Mehdi also emphasized the importance of implementing robust security measures in the cloud: "Ensuring data integrity and accuracy is essential for effective AI-based analysis. Erroneous or incomplete data can lead to incorrect decisions." Implementing proper data collection and storage practices in the cloud ensures that the information is reliable and useful for analysis.

AI Enhancements:

Mehdi discussed the future potential of AI, particularly with the advent of large language models (LLMs) like OpenAI's GPT. He explained, "LLMs open new windows in security by enabling more sophisticated analysis of text-based data, such as emails and logs. This capability allows for better detection of phishing attempts and more comprehensive log analysis." By leveraging AI's ability to understand and summarize complex data, security teams can gain deeper insights and respond more effectively to threats.

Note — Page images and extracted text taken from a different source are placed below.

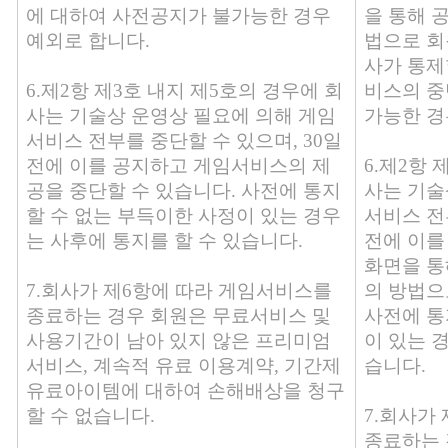
에 대하여 사전공지가 불가능한 경우
을 통해 
예외로 합니다.
법으로 회
사가 통제
6.제2항 제3호 내지 제5호의 경우에 회
비스의 중
사는 기술상 운영상 필요에 의해 게임
가능한 경
서비스 전부를 중단할 수 있으며, 30일
전에 이를 공지하고 게임서비스의 제
6.제2항 
공을 중단할 수 있습니다. 사전에 통지
사는 기술
할 수 없는 부득이한 사정이 있는 경우
서비스 전
는 사후에 통지를 할 수 있습니다.
전에 이를
화면을 통
7.회사가 제6항에 따라 게임서비스를
의 방법으
종료하는 경우 회원은 무료서비스 및
사전에 통
사용기간이 남아 있지 않은 프리미엄
이 있는 
서비스, 계속적 유료 이용계약, 기간제
습니다.
유료아이템에 대하여 손해배상을 청구
할 수 없습니다.
7.회사가
종료하는 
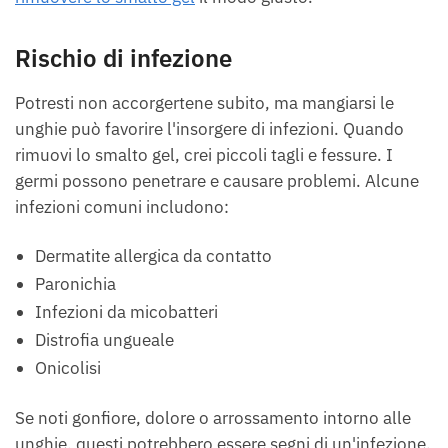
Rischio di infezione
Potresti non accorgertene subito, ma mangiarsi le
unghie può favorire l'insorgere di infezioni. Quando
rimuovi lo smalto gel, crei piccoli tagli e fessure. I
germi possono penetrare e causare problemi. Alcune
infezioni comuni includono:
Dermatite allergica da contatto
Paronichia
Infezioni da micobatteri
Distrofia ungueale
Onicolisi
Se noti gonfiore, dolore o arrossamento intorno alle
unghie, questi potrebbero essere segni di un'infezione.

Demilitarized LAN (DLAN) - A New Approach to Industrial Network Security:

The webinar provided invaluable insights into the complexities and critical aspects of securing OT environments. Digitalization in industrial settings offers numerous benefits such as automation, resilience, and efficiency, but it also introduces significant security challenges that must be addressed comprehensively.

The insights shared by Mehdi Guelzim underscore the necessity of a proactive and comprehensive approach to OT security. By understanding the unique challenges of OT environments and leveraging advanced technologies such as AI and cloud computing, industrial organizations can better protect their networks and ensure the successful digital transformation of their operations.

The strategies discussed in this webinar highlight the importance of integrating security into every aspect of digitalization, from asset management and network segmentation to incident response and policy implementation. As industrial environments continue to evolve, staying ahead of potential threats with robust, adaptable security measures will be crucial for maintaining operational integrity and resilience.

By applying these practical steps and harnessing the power of new technologies, companies can navigate the digitalization journey with confidence, ensuring that the benefits of automation, resilience, and efficiency are realized without compromising security.